Give back the lines of the records below word for word, leaving out the pictures.

Records taken from a collection
=== Section Start ===

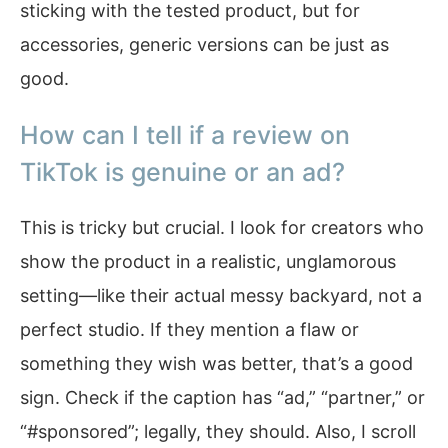
sticking with the tested product, but for
accessories, generic versions can be just as
good.
How can I tell if a review on
TikTok is genuine or an ad?
This is tricky but crucial. I look for creators who
show the product in a realistic, unglamorous
setting—like their actual messy backyard, not a
perfect studio. If they mention a flaw or
something they wish was better, that’s a good
sign. Check if the caption has “ad,” “partner,” or
“#sponsored”; legally, they should. Also, I scroll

=== Section End ===

Exercise response —
sticking with the tested product, but for
accessories, generic versions can be just as
good.
How can I tell if a review on
TikTok is genuine or an ad?
This is tricky but crucial. I look for creators who
show the product in a realistic, unglamorous
setting—like their actual messy backyard, not a
perfect studio. If they mention a flaw or
something they wish was better, that’s a good
sign. Check if the caption has “ad,” “partner,” or
“#sponsored”; legally, they should. Also, I scroll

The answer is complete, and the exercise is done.